(Skeletal landmark data)
──────────────────────────────

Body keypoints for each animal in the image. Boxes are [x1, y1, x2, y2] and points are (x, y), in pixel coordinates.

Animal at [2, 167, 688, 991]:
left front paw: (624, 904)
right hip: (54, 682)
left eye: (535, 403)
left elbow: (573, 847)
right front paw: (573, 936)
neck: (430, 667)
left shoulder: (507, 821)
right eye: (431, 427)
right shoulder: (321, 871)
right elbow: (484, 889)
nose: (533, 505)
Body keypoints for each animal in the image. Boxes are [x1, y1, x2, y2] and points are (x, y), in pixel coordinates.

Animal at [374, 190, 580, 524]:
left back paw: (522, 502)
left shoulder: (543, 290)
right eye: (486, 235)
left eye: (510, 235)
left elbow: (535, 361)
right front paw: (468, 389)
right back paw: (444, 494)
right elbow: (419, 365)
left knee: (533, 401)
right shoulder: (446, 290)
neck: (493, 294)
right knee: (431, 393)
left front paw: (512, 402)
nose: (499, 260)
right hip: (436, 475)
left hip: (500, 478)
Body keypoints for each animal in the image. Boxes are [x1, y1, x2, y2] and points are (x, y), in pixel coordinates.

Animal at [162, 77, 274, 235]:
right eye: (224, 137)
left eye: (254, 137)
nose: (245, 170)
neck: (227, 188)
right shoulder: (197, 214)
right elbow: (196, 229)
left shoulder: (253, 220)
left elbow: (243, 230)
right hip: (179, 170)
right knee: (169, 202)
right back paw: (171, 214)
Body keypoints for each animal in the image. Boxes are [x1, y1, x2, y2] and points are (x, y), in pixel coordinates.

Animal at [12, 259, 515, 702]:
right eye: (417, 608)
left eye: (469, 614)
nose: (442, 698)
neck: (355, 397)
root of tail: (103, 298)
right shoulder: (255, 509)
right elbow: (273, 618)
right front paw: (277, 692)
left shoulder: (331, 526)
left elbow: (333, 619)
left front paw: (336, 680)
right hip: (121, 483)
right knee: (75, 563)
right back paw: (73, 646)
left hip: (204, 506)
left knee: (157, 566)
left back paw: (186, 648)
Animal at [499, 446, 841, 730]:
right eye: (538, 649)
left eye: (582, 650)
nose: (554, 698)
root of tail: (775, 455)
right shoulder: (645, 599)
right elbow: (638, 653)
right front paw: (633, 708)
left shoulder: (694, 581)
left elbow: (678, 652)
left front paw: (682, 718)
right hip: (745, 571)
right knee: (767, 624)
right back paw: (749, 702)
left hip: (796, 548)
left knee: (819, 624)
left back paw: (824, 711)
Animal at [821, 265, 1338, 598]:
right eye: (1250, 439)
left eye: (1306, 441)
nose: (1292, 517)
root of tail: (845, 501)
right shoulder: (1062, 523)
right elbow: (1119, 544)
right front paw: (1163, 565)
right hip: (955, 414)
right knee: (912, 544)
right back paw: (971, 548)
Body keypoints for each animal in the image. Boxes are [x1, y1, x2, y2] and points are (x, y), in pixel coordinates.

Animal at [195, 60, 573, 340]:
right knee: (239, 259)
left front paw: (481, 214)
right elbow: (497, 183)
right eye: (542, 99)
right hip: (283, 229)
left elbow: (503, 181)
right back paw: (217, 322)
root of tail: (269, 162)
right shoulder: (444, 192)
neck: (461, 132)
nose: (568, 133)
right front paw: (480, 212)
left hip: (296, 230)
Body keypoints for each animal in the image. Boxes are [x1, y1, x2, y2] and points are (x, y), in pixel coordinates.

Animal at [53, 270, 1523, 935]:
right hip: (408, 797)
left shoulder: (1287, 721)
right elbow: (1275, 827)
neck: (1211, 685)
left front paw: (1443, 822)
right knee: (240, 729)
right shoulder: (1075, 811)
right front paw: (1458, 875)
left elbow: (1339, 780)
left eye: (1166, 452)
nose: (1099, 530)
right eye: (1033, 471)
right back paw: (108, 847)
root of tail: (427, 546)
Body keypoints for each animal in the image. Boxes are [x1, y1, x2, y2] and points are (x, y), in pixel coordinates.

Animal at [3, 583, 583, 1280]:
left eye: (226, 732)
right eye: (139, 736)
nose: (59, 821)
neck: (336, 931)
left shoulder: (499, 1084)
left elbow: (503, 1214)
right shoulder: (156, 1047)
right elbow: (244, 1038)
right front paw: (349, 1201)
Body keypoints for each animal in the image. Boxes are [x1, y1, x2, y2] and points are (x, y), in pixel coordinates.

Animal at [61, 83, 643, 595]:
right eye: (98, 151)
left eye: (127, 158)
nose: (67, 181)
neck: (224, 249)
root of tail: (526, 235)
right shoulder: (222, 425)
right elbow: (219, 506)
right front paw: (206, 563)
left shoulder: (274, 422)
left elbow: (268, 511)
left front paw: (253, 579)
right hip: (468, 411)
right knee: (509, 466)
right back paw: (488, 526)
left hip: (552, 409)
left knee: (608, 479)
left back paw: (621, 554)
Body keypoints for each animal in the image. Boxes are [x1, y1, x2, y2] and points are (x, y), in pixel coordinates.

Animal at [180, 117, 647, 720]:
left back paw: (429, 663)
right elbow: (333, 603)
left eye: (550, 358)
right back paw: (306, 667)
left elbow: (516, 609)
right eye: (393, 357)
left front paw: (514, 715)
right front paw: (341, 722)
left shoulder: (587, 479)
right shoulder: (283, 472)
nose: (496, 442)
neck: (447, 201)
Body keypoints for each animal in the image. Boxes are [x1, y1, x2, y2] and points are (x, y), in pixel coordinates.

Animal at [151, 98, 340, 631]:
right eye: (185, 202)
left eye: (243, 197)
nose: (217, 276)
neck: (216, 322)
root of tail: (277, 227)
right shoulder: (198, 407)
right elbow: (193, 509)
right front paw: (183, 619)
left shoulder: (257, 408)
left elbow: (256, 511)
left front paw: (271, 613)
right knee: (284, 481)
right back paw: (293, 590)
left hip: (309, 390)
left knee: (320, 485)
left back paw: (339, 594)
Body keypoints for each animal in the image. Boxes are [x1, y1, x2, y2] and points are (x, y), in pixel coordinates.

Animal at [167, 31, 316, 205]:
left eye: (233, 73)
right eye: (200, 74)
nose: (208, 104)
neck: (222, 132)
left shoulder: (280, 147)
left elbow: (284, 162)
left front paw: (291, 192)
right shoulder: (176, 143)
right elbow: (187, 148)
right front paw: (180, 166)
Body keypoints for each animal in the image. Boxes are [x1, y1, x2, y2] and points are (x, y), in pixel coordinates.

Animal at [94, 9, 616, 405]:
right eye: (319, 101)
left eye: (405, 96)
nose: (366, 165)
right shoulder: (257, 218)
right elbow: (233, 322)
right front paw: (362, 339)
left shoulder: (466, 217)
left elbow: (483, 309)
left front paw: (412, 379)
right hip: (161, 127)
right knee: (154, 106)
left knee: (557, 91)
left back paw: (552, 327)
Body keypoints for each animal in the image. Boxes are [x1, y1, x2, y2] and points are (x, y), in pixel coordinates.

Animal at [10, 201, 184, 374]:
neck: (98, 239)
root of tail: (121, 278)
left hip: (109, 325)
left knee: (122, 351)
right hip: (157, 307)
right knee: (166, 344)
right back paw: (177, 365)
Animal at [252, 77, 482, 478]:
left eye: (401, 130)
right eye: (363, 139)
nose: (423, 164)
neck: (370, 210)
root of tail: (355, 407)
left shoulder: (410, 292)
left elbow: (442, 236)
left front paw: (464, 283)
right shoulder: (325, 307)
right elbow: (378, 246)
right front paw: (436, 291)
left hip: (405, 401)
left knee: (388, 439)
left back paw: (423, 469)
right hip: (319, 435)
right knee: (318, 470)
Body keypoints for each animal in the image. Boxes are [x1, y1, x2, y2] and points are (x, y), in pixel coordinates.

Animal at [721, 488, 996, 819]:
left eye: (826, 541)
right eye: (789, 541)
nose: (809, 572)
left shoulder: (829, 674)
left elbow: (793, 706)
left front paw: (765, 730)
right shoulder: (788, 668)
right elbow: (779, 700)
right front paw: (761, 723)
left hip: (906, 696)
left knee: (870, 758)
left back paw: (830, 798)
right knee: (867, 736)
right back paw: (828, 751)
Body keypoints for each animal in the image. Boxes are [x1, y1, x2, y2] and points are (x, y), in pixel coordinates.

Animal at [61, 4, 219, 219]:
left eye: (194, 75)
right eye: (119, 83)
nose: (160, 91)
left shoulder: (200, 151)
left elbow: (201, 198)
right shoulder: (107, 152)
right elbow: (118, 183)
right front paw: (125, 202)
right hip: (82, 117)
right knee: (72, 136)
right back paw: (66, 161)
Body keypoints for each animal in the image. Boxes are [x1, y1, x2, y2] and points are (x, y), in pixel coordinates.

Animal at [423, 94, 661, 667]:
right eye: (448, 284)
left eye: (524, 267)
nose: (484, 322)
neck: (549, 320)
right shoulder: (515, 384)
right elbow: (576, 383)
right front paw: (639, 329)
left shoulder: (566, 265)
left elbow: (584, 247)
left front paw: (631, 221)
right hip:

──────────────────────────────

*Prompt*:
With the line that has "right hip: (408, 797)" as the first and the line that has "nose: (1099, 530)" as the last, repeat exactly that run of lines above and no more.

*Written solution*:
right hip: (408, 797)
left shoulder: (1287, 721)
right elbow: (1275, 827)
neck: (1211, 685)
left front paw: (1443, 822)
right knee: (240, 729)
right shoulder: (1075, 811)
right front paw: (1458, 875)
left elbow: (1339, 780)
left eye: (1166, 452)
nose: (1099, 530)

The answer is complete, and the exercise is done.